Meines Erachtens nach ging Scrubs: Interns genau richtig an das Webisode-Format heran. Die Webserie orientierte sich am Scrubs-Stil, indem sie die Assistentsärztin Sunny während ihrer ersten skurrilen Tage im Sacred Heart begleitete, verlieh ihr durch eine Video-Tagebuchnarrative und -Optik ein eigenständiges Stilmittel. Dass Sunny eine duale Medizin- und Filmstudentin ist, die mit ihren Digitalkameras (ja, Plural, in Episode Zwei erfahren wir, dass sie für bessere Aufnahmen noch einige Exemplare im Krankenhaus versteckte) auf filmgrammatische Mittel zurückgreifen kann, die der durchschnittliche YouTube-Videoblogger nicht behherrscht, sollte Scrubs: Interns vor zu eng gesetzten Grenzen bewahren.
Leider verstanden viele Fans die Absicht hinter Scrubs: Interns nicht und stürmten das Internet mit unerhöhrt negativen Kommentaren. Die neuen Figuren seien doch alle scheiße und wo bleiben denn bitte schön die alten Scrubs-Hasen?
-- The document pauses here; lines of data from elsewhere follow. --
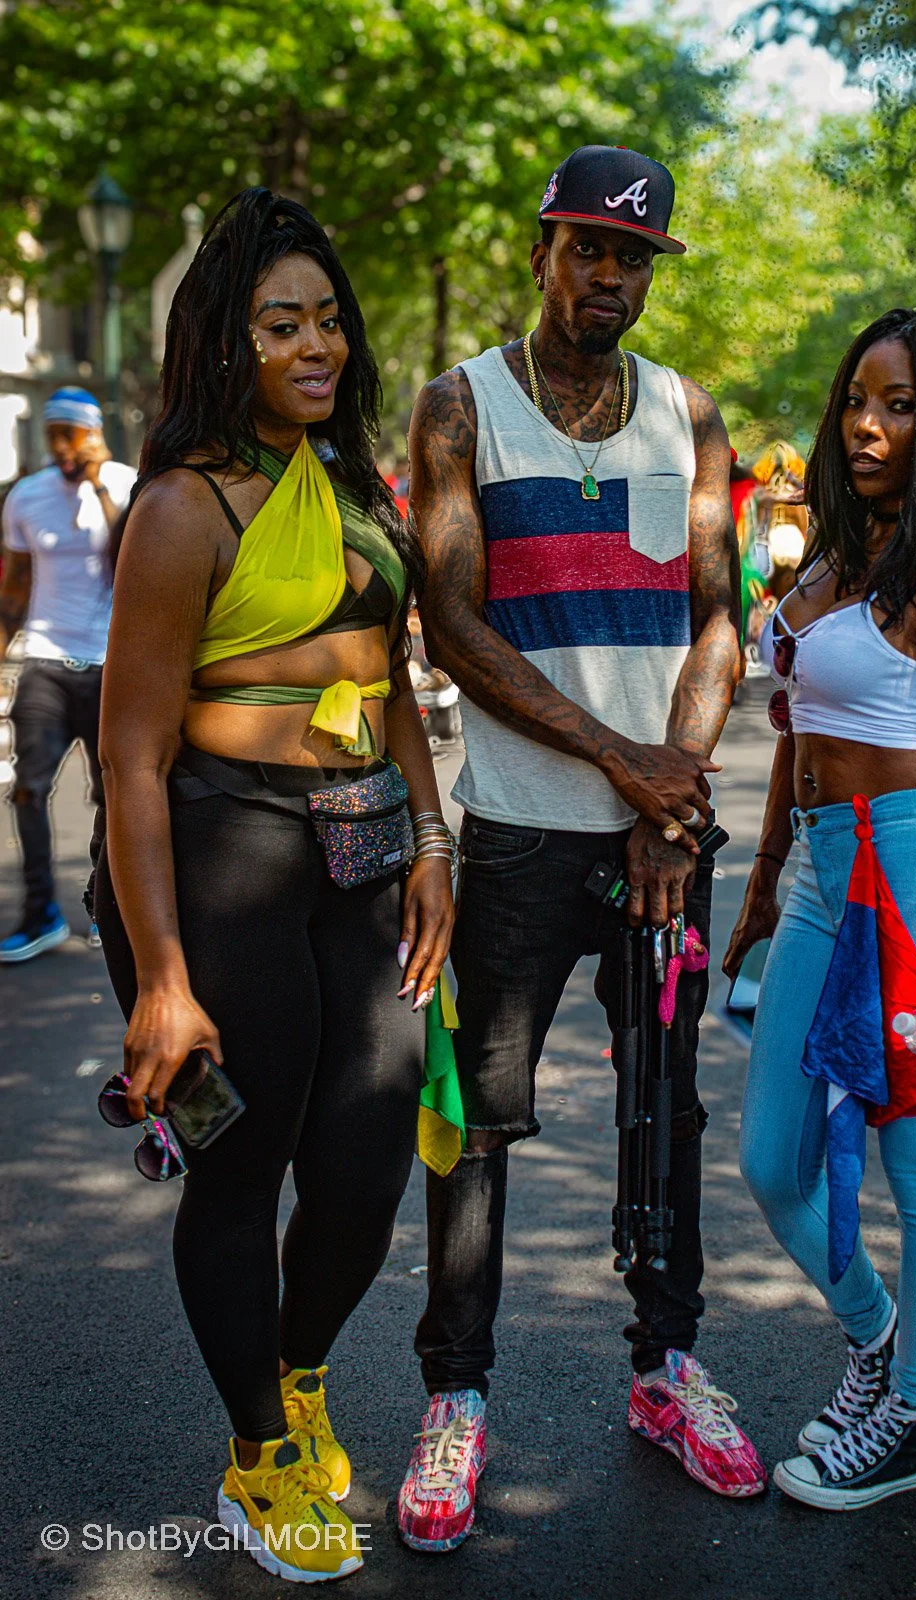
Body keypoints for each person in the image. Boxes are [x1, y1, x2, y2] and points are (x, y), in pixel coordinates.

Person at [400, 143, 765, 1556]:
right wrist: (631, 771)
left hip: (659, 844)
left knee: (665, 1111)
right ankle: (457, 1398)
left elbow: (720, 617)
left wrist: (670, 808)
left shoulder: (693, 415)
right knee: (477, 1124)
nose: (608, 275)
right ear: (543, 250)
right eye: (586, 249)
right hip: (522, 840)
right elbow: (453, 624)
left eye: (632, 257)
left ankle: (667, 1370)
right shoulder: (462, 407)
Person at [93, 189, 453, 1584]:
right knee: (240, 1170)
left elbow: (394, 686)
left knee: (365, 1171)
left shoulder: (361, 489)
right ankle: (256, 1451)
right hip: (222, 848)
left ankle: (299, 1375)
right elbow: (128, 761)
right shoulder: (185, 507)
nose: (317, 343)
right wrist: (163, 982)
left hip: (363, 849)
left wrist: (434, 849)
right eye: (280, 322)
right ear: (225, 342)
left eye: (329, 320)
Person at [724, 306, 916, 1510]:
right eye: (858, 396)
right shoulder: (828, 565)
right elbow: (796, 735)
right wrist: (754, 885)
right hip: (812, 868)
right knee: (771, 1158)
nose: (864, 423)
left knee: (914, 1157)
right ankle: (880, 1341)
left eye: (899, 404)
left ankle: (911, 1416)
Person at [0, 388, 134, 961]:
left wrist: (99, 483)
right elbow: (16, 586)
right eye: (52, 433)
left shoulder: (128, 487)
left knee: (112, 793)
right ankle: (41, 915)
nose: (60, 446)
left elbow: (124, 558)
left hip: (113, 665)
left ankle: (106, 910)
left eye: (71, 433)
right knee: (28, 789)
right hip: (47, 662)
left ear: (95, 433)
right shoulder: (25, 497)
Die wirklich gelungenen ersten Episoden, die den typischen Scrubs-Humor in circa fünfminütige Miniepisoden quetschten, kamen auf keinen grünen Zweig. Was folgte, war ein katastrophaler qualitativer Absturz. Die mittleren Episoden der bloß zwölf Episoden umfassenden Serie mutierten zum "irren Scrubs-Moment der Woche", ohne jeglichen Plot. Der Fokus wanderte von den neuen Lehrlingen, die sich den absurden Gestalten im Krankenhaus ausgesetzt sehen, zu den Stammmitglieder des Scrubs-Ensembles, die sich halt mit den Neuankömmlingen rumärgern müssen. Auch die Videotagebuch-Filmsprache trat immer weiter in den Hintergrund, so dass sich die Folgen 4 bis 9 der Serie plötzlich wie Deleted Scenes aus Scrubs-Episoden anfühlten, wobei die Episoden 8 und 9 wenigstens lustig waren und mit etwas mehr Kontext qualitativ sowie stilistisch an die ersten drei Folgen hätten anschließen können. Die offiziell letzte Folge (die Episoden elf und zwölf waren exklusive Extras für das DVD-Set) fing sich dann wieder und beendete das kurzlebige Projekt selbtsicher auf einer hohen Note.
Wieso ging ein so gutes Konzept dermaßen in Flammen auf? Hatten die Autoren nicht genügend Ideen oder verfingen sich während der Produktion von Scrubs in zuviel Arbeit, so dass keine angebrachten Mühen ins Webprojekt gesteckt werden konnten? Oder liege ich mit meinen Befürchtungen richtig, und es waren die schimpfenden Scrubs-Internetfans, die mit ihren desaströsen Reaktionen Scrubs: Interns killten, bevor es sich überhaupt etablieren konnte?
Ich bin jedenfalls herbe enttäuscht. Die ersten drei Folgen haben mir sehr gut gefallen, die Interaktion zwischen den vier Jungschauspielern war sehr amüsant und mit der überpositiven Sunny fand man die richtige Hauptfigur für diese Webserie (während im "echten" Scrubs Denise zu Recht mehr Aufmerksamkeit erhielt). Auch der Titelsong von The Blanks (aka Teds Band aka Worthless Peons) ist sehr hübsch, selbst wenn es kurios ist, dass das Titellied einer Webserie mit knapp fünfminütigen Folgen doppelt so lang ist wie das seiner Mutterserie.